5.nr.employed trend indicates that more number of employees leads to more number of customers, which makes sense because if there are more employees, more leads can be targeted, proper followups and check-ins can be done. On the other hand, customer satisfaction could be achieved by creating a dedicated after-sales team. So, the bank should focus on hiring more people.e group.

## **Report on Challenges faced**

**1.Imbalanced Dataset**:

- Challenges : The dataset exhibited significant class imbalance, with a predominant number of 'No' responses compared to 'Yes' for term deposits.

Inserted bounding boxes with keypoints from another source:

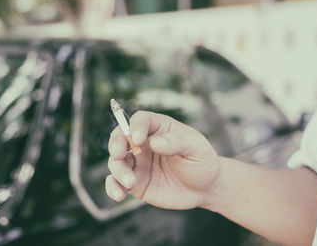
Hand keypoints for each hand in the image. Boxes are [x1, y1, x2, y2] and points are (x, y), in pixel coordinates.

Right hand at [105, 111, 220, 209]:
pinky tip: (118, 195)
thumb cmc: (201, 161)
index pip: (140, 120)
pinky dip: (112, 187)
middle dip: (115, 144)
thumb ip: (177, 142)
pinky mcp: (134, 182)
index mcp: (158, 128)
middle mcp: (143, 144)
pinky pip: (116, 182)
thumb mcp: (197, 148)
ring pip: (116, 162)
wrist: (205, 188)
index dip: (135, 127)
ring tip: (131, 182)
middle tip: (118, 154)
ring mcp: (137, 163)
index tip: (138, 139)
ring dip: (118, 170)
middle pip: (120, 137)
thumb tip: (154, 142)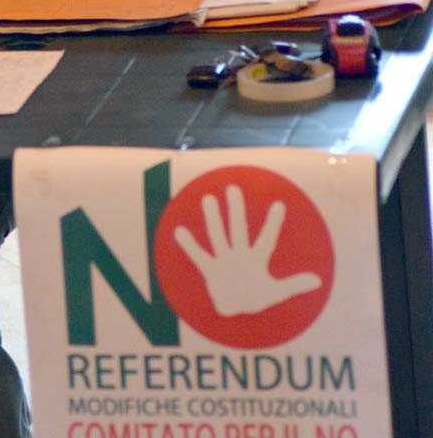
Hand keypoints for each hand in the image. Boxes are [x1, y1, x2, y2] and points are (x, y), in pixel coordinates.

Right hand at [174, 184, 321, 316]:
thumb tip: (318, 280)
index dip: (273, 224)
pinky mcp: (210, 270)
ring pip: (218, 236)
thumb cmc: (254, 297)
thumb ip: (294, 285)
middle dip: (236, 211)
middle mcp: (239, 255)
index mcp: (257, 259)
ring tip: (208, 199)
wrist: (233, 310)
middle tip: (232, 188)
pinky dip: (189, 246)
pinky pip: (199, 256)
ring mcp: (224, 260)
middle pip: (238, 230)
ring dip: (213, 220)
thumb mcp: (275, 293)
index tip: (279, 205)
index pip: (267, 239)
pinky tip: (180, 231)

This imbalance led to models that performed well on accuracy but failed to adequately predict the minority class.
- Solution : Implementing oversampling techniques like SMOTE effectively balanced the classes, allowing for improved model training and better identification of the minority class.

**2.Model Performance Variability**:

- Challenges : Different models, including Logistic Regression, Random Forest, and Gradient Boosting, demonstrated varying performance metrics, particularly in terms of recall for the positive class. Initial iterations yielded low recall rates for potential customers.
- Solution : Utilizing advanced metrics such as F1-score and precision-recall curves provided a clearer evaluation of model performance, ensuring a focus on improving recall for the positive class.

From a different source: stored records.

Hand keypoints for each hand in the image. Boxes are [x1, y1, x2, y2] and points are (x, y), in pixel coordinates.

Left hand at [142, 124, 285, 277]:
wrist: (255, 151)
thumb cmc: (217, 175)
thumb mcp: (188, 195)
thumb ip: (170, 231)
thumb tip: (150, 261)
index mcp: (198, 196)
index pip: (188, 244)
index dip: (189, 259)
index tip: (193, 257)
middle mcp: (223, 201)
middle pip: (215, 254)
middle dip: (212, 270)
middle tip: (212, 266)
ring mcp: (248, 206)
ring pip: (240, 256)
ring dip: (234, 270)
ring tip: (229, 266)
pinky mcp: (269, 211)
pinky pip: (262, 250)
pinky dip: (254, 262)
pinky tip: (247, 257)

**3.Hyperparameter Tuning**:

- Challenges : Tuning hyperparameters for complex models like Random Forest and Gradient Boosting was time-consuming and resource-intensive. Despite various tuning attempts, improvements were minimal, leading to a need for an effective strategy to optimize model performance without excessive computational load.
- Solution : By using more efficient search strategies like RandomizedSearchCV, along with systematic evaluation of a reduced set of hyperparameters, streamlined the tuning process and reduced computational load.

**4.Feature Selection Complexity**:

- Challenges : Identifying relevant features that contributed significantly to model performance was challenging. Implementing Recursive Feature Elimination (RFE) revealed that while some features were beneficial, others introduced noise, complicating the model training process.
- Solution : Combining RFE with domain knowledge helped in selecting impactful features while reducing noise, leading to enhanced model performance.

**5.Evaluation Metrics Confusion**:
- Challenges : The reliance on accuracy as a metric was misleading due to the imbalanced nature of the dataset. This necessitated a shift in focus toward metrics like precision, recall, and F1-score to better assess model performance, particularly in correctly identifying the minority class.
- Solution : Establishing a consistent evaluation framework centered on precision, recall, and F1-score ensured a comprehensive assessment of model effectiveness, particularly for the minority class.

**6.Computational Resource Limitations**:
- Challenges : Some models, particularly ensemble methods like Gradient Boosting, required substantial computational resources, resulting in longer training times and kernel crashes. This created bottlenecks in the model development process.
- Solution : To address computational resource limitations, I relied solely on local resources without utilizing cloud computing or distributed systems. This approach led to longer training times, requiring patience while the kernel executed the model training processes.